§ **EXERCISE OBJECTIVE**: Please give back the listing exactly, without any of its pictures.

§ **THE DATA**:
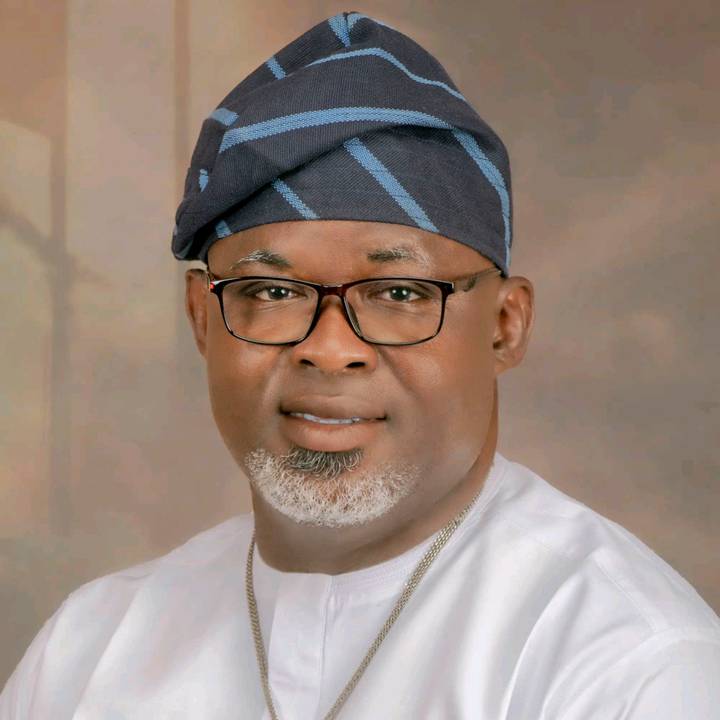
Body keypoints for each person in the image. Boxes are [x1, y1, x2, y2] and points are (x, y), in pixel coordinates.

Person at [2, 11, 719, 720]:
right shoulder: (86, 653)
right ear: (201, 318)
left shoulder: (628, 667)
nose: (329, 348)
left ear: (505, 326)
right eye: (271, 291)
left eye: (400, 293)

§ **SOLUTION FOR THIS EXERCISE**:
Body keypoints for each person in the image. Boxes are [x1, y1, x2, y2] and points are (x, y), in pixel coordinates.

Person at [2, 11, 719, 720]:
right shoulder: (86, 653)
right ear: (201, 318)
left shoulder: (628, 667)
nose: (329, 348)
left ear: (505, 326)
right eye: (271, 291)
left eye: (400, 293)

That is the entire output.